課題 | 次の行をすべて、一字一句変えずに書き写しなさい。

データファイルの一部 |
******************************

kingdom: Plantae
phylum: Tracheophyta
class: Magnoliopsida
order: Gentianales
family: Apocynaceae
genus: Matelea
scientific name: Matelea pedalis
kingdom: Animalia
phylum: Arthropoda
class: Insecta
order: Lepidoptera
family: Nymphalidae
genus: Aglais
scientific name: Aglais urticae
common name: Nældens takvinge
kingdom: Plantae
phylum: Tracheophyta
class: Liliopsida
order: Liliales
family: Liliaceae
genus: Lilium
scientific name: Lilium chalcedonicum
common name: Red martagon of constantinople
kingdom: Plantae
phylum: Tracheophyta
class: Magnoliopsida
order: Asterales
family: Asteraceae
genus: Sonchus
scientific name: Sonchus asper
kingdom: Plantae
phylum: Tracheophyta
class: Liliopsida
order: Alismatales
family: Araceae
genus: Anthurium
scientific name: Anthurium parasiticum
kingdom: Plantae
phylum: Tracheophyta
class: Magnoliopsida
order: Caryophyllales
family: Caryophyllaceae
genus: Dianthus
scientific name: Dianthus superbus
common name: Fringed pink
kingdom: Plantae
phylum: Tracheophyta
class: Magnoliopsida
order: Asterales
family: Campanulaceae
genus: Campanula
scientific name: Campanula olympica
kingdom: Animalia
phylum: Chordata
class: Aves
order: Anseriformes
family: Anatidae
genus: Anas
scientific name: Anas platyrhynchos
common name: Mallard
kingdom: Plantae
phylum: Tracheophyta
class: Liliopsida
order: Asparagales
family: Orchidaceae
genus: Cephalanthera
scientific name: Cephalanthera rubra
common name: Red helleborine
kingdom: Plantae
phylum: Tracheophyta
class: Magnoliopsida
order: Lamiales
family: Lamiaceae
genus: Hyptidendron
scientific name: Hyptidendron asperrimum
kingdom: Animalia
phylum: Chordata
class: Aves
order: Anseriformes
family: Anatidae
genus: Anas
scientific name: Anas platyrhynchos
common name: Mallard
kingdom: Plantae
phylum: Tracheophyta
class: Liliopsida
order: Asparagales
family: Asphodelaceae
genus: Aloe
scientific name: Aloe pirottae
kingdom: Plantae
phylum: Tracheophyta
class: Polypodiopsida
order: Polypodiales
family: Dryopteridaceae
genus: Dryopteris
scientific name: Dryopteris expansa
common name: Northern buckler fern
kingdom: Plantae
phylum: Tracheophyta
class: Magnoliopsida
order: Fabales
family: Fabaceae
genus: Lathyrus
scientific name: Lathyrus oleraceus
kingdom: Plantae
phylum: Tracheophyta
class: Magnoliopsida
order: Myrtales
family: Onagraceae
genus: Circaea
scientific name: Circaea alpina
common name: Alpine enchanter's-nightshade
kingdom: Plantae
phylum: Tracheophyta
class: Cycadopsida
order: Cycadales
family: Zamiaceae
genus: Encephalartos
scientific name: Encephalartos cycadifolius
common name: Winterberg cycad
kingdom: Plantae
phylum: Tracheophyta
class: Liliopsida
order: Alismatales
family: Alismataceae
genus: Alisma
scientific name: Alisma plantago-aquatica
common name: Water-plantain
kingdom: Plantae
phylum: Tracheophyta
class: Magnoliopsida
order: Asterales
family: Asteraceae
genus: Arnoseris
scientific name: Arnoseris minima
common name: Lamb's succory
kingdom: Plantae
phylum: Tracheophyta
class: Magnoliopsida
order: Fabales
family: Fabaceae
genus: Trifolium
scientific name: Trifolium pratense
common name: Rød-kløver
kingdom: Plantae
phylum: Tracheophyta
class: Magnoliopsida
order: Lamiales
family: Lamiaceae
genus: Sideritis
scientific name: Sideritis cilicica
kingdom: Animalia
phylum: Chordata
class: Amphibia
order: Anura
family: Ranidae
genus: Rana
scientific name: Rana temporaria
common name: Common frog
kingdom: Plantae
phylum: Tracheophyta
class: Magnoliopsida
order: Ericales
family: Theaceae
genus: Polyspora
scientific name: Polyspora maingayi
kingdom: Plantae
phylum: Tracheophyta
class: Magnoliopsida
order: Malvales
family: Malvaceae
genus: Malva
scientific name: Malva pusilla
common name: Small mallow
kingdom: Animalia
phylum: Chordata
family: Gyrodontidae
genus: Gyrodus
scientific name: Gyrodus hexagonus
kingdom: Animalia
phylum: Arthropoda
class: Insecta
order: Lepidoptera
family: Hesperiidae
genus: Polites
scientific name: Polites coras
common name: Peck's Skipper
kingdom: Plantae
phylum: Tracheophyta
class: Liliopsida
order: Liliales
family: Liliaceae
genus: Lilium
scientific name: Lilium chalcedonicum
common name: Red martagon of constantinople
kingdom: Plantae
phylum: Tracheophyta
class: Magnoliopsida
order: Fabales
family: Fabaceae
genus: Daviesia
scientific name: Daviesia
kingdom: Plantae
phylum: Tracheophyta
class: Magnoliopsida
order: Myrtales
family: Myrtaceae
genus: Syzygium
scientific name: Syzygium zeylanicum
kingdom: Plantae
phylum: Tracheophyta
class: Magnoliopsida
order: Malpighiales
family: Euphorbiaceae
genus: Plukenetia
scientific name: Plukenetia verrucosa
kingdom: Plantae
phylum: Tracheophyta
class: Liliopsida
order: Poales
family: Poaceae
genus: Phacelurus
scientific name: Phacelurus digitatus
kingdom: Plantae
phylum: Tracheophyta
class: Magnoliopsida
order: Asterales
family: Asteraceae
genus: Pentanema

******************************

解答 |
kingdom: Plantae
phylum: Tracheophyta
class: Magnoliopsida
order: Gentianales
family: Apocynaceae
genus: Matelea
scientific name: Matelea pedalis
kingdom: Animalia
phylum: Arthropoda
class: Insecta
order: Lepidoptera
family: Nymphalidae
genus: Aglais
scientific name: Aglais urticae
common name: Nældens takvinge
kingdom: Plantae
phylum: Tracheophyta
class: Liliopsida
order: Liliales
family: Liliaceae
genus: Lilium
scientific name: Lilium chalcedonicum
common name: Red martagon of constantinople
kingdom: Plantae
phylum: Tracheophyta
class: Magnoliopsida
order: Asterales
family: Asteraceae
genus: Sonchus
scientific name: Sonchus asper
kingdom: Plantae
phylum: Tracheophyta
class: Liliopsida
order: Alismatales
family: Araceae
genus: Anthurium
scientific name: Anthurium parasiticum
kingdom: Plantae
phylum: Tracheophyta
class: Magnoliopsida
order: Caryophyllales
family: Caryophyllaceae
genus: Dianthus
scientific name: Dianthus superbus
common name: Fringed pink
kingdom: Plantae
phylum: Tracheophyta
class: Magnoliopsida
order: Asterales
family: Campanulaceae
genus: Campanula
scientific name: Campanula olympica
kingdom: Animalia
phylum: Chordata
class: Aves
order: Anseriformes
family: Anatidae
genus: Anas
scientific name: Anas platyrhynchos
common name: Mallard
kingdom: Plantae
phylum: Tracheophyta
class: Liliopsida
order: Asparagales
family: Orchidaceae
genus: Cephalanthera
scientific name: Cephalanthera rubra
common name: Red helleborine
kingdom: Plantae
phylum: Tracheophyta
class: Magnoliopsida
order: Lamiales
family: Lamiaceae
genus: Hyptidendron
scientific name: Hyptidendron asperrimum
kingdom: Animalia
phylum: Chordata
class: Aves
order: Anseriformes
family: Anatidae
genus: Anas
scientific name: Anas platyrhynchos
common name: Mallard
kingdom: Plantae
phylum: Tracheophyta
class: Liliopsida
order: Asparagales
family: Asphodelaceae
genus: Aloe
scientific name: Aloe pirottae
kingdom: Plantae
phylum: Tracheophyta
class: Polypodiopsida
order: Polypodiales
family: Dryopteridaceae
genus: Dryopteris
scientific name: Dryopteris expansa
common name: Northern buckler fern
kingdom: Plantae
phylum: Tracheophyta
class: Magnoliopsida
order: Fabales
family: Fabaceae
genus: Lathyrus
scientific name: Lathyrus oleraceus
kingdom: Plantae
phylum: Tracheophyta
class: Magnoliopsida
order: Myrtales
family: Onagraceae
genus: Circaea
scientific name: Circaea alpina
common name: Alpine enchanter's-nightshade
kingdom: Plantae
phylum: Tracheophyta
class: Cycadopsida
order: Cycadales
family: Zamiaceae
genus: Encephalartos
scientific name: Encephalartos cycadifolius
common name: Winterberg cycad
kingdom: Plantae
phylum: Tracheophyta
class: Liliopsida
order: Alismatales
family: Alismataceae
genus: Alisma
scientific name: Alisma plantago-aquatica
common name: Water-plantain
kingdom: Plantae
phylum: Tracheophyta
class: Magnoliopsida
order: Asterales
family: Asteraceae
genus: Arnoseris
scientific name: Arnoseris minima
common name: Lamb's succory
kingdom: Plantae
phylum: Tracheophyta
class: Magnoliopsida
order: Fabales
family: Fabaceae
genus: Trifolium
scientific name: Trifolium pratense
common name: Rød-kløver
kingdom: Plantae
phylum: Tracheophyta
class: Magnoliopsida
order: Lamiales
family: Lamiaceae
genus: Sideritis
scientific name: Sideritis cilicica
kingdom: Animalia
phylum: Chordata
class: Amphibia
order: Anura
family: Ranidae
genus: Rana
scientific name: Rana temporaria
common name: Common frog
kingdom: Plantae
phylum: Tracheophyta
class: Magnoliopsida
order: Ericales
family: Theaceae
genus: Polyspora
scientific name: Polyspora maingayi
kingdom: Plantae
phylum: Tracheophyta
class: Magnoliopsida
order: Malvales
family: Malvaceae
genus: Malva
scientific name: Malva pusilla
common name: Small mallow
kingdom: Animalia
phylum: Chordata
family: Gyrodontidae
genus: Gyrodus
scientific name: Gyrodus hexagonus
kingdom: Animalia
phylum: Arthropoda
class: Insecta
order: Lepidoptera
family: Hesperiidae
genus: Polites
scientific name: Polites coras
common name: Peck's Skipper
kingdom: Plantae
phylum: Tracheophyta
class: Liliopsida
order: Liliales
family: Liliaceae
genus: Lilium
scientific name: Lilium chalcedonicum
common name: Red martagon of constantinople
kingdom: Plantae
phylum: Tracheophyta
class: Magnoliopsida
order: Fabales
family: Fabaceae
genus: Daviesia
scientific name: Daviesia
kingdom: Plantae
phylum: Tracheophyta
class: Magnoliopsida
order: Myrtales
family: Myrtaceae
genus: Syzygium
scientific name: Syzygium zeylanicum
kingdom: Plantae
phylum: Tracheophyta
class: Magnoliopsida
order: Malpighiales
family: Euphorbiaceae
genus: Plukenetia
scientific name: Plukenetia verrucosa
kingdom: Plantae
phylum: Tracheophyta
class: Liliopsida
order: Poales
family: Poaceae
genus: Phacelurus
scientific name: Phacelurus digitatus
kingdom: Plantae
phylum: Tracheophyta
class: Magnoliopsida
order: Asterales
family: Asteraceae
genus: Pentanema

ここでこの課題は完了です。